Endometriosis and Pregnancy: Treatment
However, pregnancy and endometriosis don’t coexist in the majority of cases. It’s not worth it just hoping for the best. It is better to start treatment. Moreover, if a woman has cysts, then they will certainly not disappear even during pregnancy. Endometriosis and pregnancy are compatible only if there are no cysts.
So, if a woman has been diagnosed with endometriosis, she should know what to do. Treatment here is a must. Depending on the age of the woman, the state of her health, the hormonal background, the degree and severity of the disease, the localization of the cysts, the presence or absence of scarring, the treatment of endometriosis can be performed in several ways, but more often complex therapy is provided: medicinal (hormonal, anti-inflammatory, immunomodulatory) and surgical.
The greatest danger, as we have already noted, are endometriosis cysts – formations from clusters of endometriosis tissue. They block the normal patency of the fallopian tubes and contribute to tissue scarring after their disappearance.

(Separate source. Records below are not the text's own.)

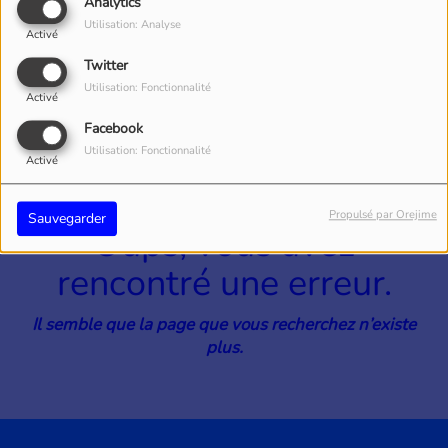
40
Analytics
Utilisation: Analyse
Activé
Twitter
Utilisation: Fonctionnalité
Activé
Facebook
Utilisation: Fonctionnalité
Activé
Propulsé par Orejime
Sauvegarder
Oups, vous avez
rencontré une erreur.
Il semble que la page que vous recherchez n’existe
plus.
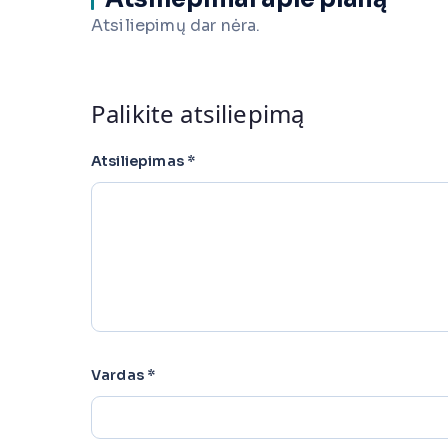
Atsiliepimų dar nėra.
Palikite atsiliepimą
Atsiliepimas
*
Vardas
*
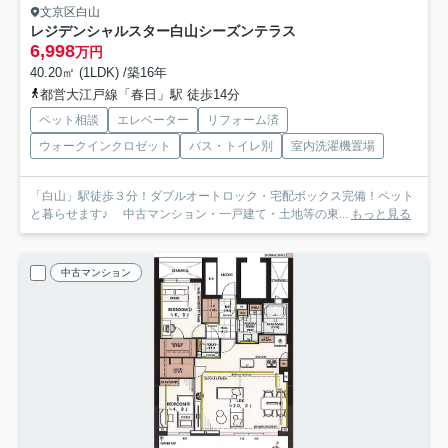
文京区白山
レジデンシャルスター白山シーズンテラス
6,998
万円
40.20㎡ (1LDK) /築16年
都営大江戸線「春日」駅 徒歩14分
ペット相談
エレベーター
リフォーム済
ウォークインクロゼット
バス・トイレ別
室内洗濯機置場
「白山」駅徒歩３分！ダブルオートロック・宅配ボックス完備！ペット
と暮らせます♪ 中古マンション・一戸建て・土地等の東...
もっと見る
中古マンション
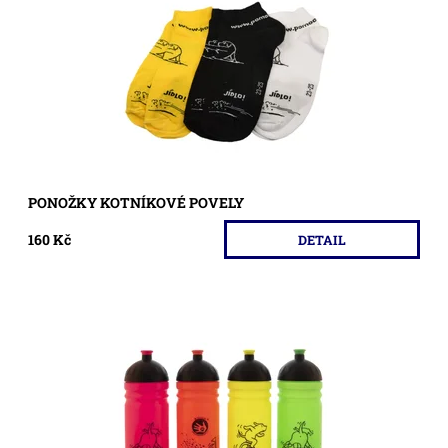
Dostupnost:
Skladem >5 ks
Kód:
47/CER
PONOŽKY KOTNÍKOVÉ POVELY
160 Kč
DETAIL
Nová láhev pro milovníky sportu a milovníky obrázků
Pavla Beneše.
Dostupnost:
Skladem >5 ks
Kód:
89/ZEL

Therefore, first of all, when confirming the diagnosis of endometriosis or in case of difficulties with conception of a child, a woman should check the patency of the fallopian tubes. If it is not damaged, then hormonal and anti-inflammatory therapy is usually enough. In this case, hormone-containing drugs that inhibit the production and stop the process of development of endometriosis are prescribed. Menstruation for the period of treatment ceases under the influence of drugs. Ovulation does not occur. The ovaries temporarily stop performing their functions. Then, after a period of rest, hormonal drugs are abolished sharply. The ovaries are actively “included” in the work. As a result, there is a high probability of pregnancy after the endometriosis.
Obstruction of the Fallopian Tubes
With diagnosed obstruction of the fallopian tubes, surgical treatment is required, because it is impossible to remove the foci of endometriosis in another way. During the procedure of examination of the uterine tube cavity with the help of a laparoscope, the foci of endometriosis accumulations are immediately removed, as well as scars.
This is enough to create the necessary conditions for conception and implantation of the fetal egg, if endometriosis was the only cause of infertility. But, unfortunately, cases where conception by a natural way is impossible is not uncommon. In addition, endometriosis tissue may not be removed completely and resume its activity, or a new one may develop. Therefore, it is better not to delay pregnancy after the treatment.